I collect rocks. When I am in a place I want to remember, I bring a piece of it home with me. I always imagine that someday I might return the rocks to where they came from. Or perhaps someone else will.
Tim collected rocks too, before I knew him (he came with a few special rocks of his own) and he would hold them and impress upon them the place of their origin, so when he held the rock later, it might tell him. I instead put the place names upon my stones with little cut-out book letters.
Rocks are what they are, certain and solid. They are strong, slow and they show where they came from. When I tumble my collection together, I see colorado meet italy, prague meet maine, california meet ontario. The white quartz stone from the first appalachian trail hike tim and I took sits next to the rock from berne where, years later, he secretly bought my engagement ring while I was at the paul klee zentrum.
I found that little moon-shaped rock in california's half-moon bay, walking on the seaweed-strewn beaches looking for green sea glass, about to camp in the chilly windy night along the stretch of beach thrown up against the dunes.
That tiny rock says all that to me.

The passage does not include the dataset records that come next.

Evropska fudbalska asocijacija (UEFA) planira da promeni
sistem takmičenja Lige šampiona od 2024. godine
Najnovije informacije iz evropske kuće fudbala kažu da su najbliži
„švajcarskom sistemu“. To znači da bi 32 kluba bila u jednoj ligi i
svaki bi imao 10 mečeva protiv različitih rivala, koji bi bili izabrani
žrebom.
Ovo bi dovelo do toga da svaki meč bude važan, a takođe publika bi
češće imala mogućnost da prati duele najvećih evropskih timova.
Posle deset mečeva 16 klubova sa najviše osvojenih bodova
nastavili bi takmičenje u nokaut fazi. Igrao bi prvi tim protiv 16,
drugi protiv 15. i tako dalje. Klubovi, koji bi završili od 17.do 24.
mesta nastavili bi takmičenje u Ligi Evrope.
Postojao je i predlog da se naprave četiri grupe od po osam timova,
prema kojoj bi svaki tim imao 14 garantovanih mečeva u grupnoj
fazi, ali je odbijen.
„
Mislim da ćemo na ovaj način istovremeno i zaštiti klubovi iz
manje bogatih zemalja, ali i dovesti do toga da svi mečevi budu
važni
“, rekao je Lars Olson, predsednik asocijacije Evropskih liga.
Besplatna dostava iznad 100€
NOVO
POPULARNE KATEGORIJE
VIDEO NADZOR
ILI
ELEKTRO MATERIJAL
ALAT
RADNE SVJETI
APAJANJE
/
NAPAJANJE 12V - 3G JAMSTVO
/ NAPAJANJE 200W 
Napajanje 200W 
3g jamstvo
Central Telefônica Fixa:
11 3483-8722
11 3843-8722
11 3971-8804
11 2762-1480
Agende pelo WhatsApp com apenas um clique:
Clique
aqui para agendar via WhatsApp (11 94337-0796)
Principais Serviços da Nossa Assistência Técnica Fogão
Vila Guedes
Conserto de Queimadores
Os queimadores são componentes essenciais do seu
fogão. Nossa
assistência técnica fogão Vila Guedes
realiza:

It's less subjective than a journal entry or a photograph. When I hold it in my fingers, it's proof that I was there.
Vernazza, italy. A salty swim in the bay, along the coast, bright blue fishing boats and seaweed clinging to the rocks, after a long hot hike. I was 28, and it was heaven.
Garden of the gods, colorado. I was 18, and my gramom and I shared a hotel room while we saw the national parks with my parents. She was 76, and we hiked to delicate arch.

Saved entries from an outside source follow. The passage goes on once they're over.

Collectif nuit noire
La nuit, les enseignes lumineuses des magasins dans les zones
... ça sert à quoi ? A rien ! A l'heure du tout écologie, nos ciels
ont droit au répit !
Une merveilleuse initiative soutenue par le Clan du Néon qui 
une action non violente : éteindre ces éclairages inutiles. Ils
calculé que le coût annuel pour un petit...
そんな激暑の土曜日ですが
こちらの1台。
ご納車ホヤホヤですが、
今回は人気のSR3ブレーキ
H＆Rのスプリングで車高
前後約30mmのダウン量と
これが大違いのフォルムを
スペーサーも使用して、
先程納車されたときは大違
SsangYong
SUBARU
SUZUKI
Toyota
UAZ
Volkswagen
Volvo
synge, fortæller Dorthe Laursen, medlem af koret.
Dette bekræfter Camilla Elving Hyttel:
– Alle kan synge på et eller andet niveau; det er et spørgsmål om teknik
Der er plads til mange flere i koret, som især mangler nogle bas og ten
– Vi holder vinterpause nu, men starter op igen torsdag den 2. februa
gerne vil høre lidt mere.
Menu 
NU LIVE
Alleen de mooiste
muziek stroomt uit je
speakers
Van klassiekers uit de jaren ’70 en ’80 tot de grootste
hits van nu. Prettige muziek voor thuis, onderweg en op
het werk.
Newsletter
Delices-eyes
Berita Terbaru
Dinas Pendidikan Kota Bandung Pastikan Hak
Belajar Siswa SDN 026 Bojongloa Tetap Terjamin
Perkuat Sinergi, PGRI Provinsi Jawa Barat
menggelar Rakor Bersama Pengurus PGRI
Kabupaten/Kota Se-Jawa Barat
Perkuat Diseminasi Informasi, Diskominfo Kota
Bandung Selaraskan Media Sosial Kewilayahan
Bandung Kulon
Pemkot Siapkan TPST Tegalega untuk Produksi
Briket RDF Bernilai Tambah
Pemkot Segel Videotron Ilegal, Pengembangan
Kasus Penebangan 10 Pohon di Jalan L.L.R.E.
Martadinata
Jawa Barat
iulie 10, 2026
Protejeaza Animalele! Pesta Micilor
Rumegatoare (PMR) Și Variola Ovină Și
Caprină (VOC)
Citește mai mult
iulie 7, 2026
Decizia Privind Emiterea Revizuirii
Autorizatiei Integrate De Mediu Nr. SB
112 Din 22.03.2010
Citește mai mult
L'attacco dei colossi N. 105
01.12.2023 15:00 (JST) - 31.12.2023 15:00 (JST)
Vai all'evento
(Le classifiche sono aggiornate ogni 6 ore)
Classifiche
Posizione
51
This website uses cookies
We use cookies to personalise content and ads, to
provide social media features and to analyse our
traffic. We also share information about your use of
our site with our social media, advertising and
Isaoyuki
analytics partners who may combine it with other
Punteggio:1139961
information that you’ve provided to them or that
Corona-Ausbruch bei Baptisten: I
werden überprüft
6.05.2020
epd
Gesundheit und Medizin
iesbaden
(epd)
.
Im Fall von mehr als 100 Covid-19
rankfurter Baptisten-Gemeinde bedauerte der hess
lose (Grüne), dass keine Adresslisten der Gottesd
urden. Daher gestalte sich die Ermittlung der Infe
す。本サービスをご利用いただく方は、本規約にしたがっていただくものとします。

Valley of the moon, sardignia. A hike at sunset to pink wind-sculpted rocks on the edge of the ocean. I wore linen pants, and a silk scarf, and I was 22.
There it sits now among its peers from california, nova scotia, switzerland. Each one holds a story.
Cheticamp, cape breton, nova scotia. Our honeymoon road trip, moose, the ice wine vineyards with crab shells under the vines, the breathing of the whales audible in the quiet air of the clifftops.
Stechelberg, switzerland. A long thigh-jellying hike down a mountain, hundreds of stairs through the woods, and a roaring foaming river at the bottom.
Gimli, canada. A solo pilgrimage to the narcisse snake dens, the last morning ~ watching gulls on the lake ice, collecting their dropped feathers, that delicious huge cinnamon bun from the little bakery.
My favorite rock is the one from the roman forum. It is very smooth, pale and unassuming. When I was studying in rome, I used to leave my apartment and walk past nero's palace, past the colosseum, and down the ancient roads in the forum. Sometimes I would tag along with tours and sometimes just walk, imagining. I would always look at the house of the vestal virgins for a long time. When I hold that little stone, trodden by the feet of thousands, I feel myself back there, finding my way down the crooked streets and breathing the air that they had breathed.